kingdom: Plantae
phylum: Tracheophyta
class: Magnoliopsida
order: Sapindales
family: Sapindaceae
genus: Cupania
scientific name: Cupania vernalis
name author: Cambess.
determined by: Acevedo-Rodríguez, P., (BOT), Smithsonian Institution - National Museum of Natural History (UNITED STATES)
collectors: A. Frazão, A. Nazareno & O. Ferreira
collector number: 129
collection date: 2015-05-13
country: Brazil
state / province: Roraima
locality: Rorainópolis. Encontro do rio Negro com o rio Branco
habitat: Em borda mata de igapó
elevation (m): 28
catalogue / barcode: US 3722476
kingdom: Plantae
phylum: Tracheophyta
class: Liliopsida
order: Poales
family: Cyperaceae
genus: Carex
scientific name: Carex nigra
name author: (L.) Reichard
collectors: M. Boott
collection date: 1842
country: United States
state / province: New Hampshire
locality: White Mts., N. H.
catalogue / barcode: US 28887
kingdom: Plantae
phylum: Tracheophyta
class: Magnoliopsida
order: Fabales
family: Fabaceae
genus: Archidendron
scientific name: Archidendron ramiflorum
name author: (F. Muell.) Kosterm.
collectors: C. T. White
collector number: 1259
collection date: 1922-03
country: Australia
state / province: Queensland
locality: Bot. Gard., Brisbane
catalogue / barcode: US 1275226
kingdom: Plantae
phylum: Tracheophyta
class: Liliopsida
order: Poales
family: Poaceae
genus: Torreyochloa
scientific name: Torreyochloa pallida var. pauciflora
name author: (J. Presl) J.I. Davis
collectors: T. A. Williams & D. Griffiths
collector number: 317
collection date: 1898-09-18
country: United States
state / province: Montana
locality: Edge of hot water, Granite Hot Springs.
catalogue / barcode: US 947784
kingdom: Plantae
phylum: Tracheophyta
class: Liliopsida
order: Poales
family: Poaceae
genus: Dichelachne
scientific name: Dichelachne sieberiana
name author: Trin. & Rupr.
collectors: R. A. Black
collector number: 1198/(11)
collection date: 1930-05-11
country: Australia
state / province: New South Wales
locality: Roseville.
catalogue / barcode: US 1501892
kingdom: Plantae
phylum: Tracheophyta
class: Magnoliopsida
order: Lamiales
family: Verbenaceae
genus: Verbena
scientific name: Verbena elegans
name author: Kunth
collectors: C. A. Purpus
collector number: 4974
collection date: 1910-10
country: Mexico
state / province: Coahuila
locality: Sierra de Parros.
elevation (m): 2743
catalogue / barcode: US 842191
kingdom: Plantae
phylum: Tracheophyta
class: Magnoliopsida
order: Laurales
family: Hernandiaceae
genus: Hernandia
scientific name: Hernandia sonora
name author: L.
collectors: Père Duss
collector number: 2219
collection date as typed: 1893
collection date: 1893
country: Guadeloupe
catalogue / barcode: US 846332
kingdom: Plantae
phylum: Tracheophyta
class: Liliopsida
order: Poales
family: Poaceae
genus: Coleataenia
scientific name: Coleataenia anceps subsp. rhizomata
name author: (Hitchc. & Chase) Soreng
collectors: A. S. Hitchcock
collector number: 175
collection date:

···

Exercise task »
Rewrite all of the rows above, swapping every "collectors" for "collected by" and leaving everything else the same.

Worked solution »
kingdom: Plantae
phylum: Tracheophyta
class: Magnoliopsida
order: Sapindales
family: Sapindaceae
genus: Cupania
scientific name: Cupania vernalis
name author: Cambess.
determined by: Acevedo-Rodríguez, P., (BOT), Smithsonian Institution - National Museum of Natural History (UNITED STATES)
collected by: A. Frazão, A. Nazareno & O. Ferreira
collector number: 129
collection date: 2015-05-13
country: Brazil
state / province: Roraima
locality: Rorainópolis. Encontro do rio Negro com o rio Branco
habitat: Em borda mata de igapó
elevation (m): 28
catalogue / barcode: US 3722476
kingdom: Plantae
phylum: Tracheophyta
class: Liliopsida
order: Poales
family: Cyperaceae
genus: Carex
scientific name: Carex nigra
name author: (L.) Reichard
collected by: M. Boott
collection date: 1842
country: United States
state / province: New Hampshire
locality: White Mts., N. H.
catalogue / barcode: US 28887
kingdom: Plantae
phylum: Tracheophyta
class: Magnoliopsida
order: Fabales
family: Fabaceae
genus: Archidendron
scientific name: Archidendron ramiflorum
name author: (F. Muell.) Kosterm.
collected by: C. T. White
collector number: 1259
collection date: 1922-03
country: Australia
state / province: Queensland
locality: Bot. Gard., Brisbane
catalogue / barcode: US 1275226
kingdom: Plantae
phylum: Tracheophyta
class: Liliopsida
order: Poales
family: Poaceae
genus: Torreyochloa
scientific name: Torreyochloa pallida var. pauciflora
name author: (J. Presl) J.I. Davis
collected by: T. A. Williams & D. Griffiths
collector number: 317
collection date: 1898-09-18
country: United States
state / province: Montana
locality: Edge of hot water, Granite Hot Springs.
catalogue / barcode: US 947784
kingdom: Plantae
phylum: Tracheophyta
class: Liliopsida
order: Poales
family: Poaceae
genus: Dichelachne
scientific name: Dichelachne sieberiana
name author: Trin. & Rupr.
collected by: R. A. Black
collector number: 1198/(11)
collection date: 1930-05-11
country: Australia
state / province: New South Wales
locality: Roseville.
catalogue / barcode: US 1501892
kingdom: Plantae
phylum: Tracheophyta
class: Magnoliopsida
order: Lamiales
family: Verbenaceae
genus: Verbena
scientific name: Verbena elegans
name author: Kunth
collected by: C. A. Purpus
collector number: 4974
collection date: 1910-10
country: Mexico
state / province: Coahuila
locality: Sierra de Parros.
elevation (m): 2743
catalogue / barcode: US 842191
kingdom: Plantae
phylum: Tracheophyta
class: Magnoliopsida
order: Laurales
family: Hernandiaceae
genus: Hernandia
scientific name: Hernandia sonora
name author: L.
collected by: Père Duss
collector number: 2219
collection date as typed: 1893
collection date: 1893
country: Guadeloupe
catalogue / barcode: US 846332
kingdom: Plantae
phylum: Tracheophyta
class: Liliopsida
order: Poales
family: Poaceae
genus: Coleataenia
scientific name: Coleataenia anceps subsp. rhizomata
name author: (Hitchc. & Chase) Soreng
collected by: A. S. Hitchcock
collector number: 175
collection date:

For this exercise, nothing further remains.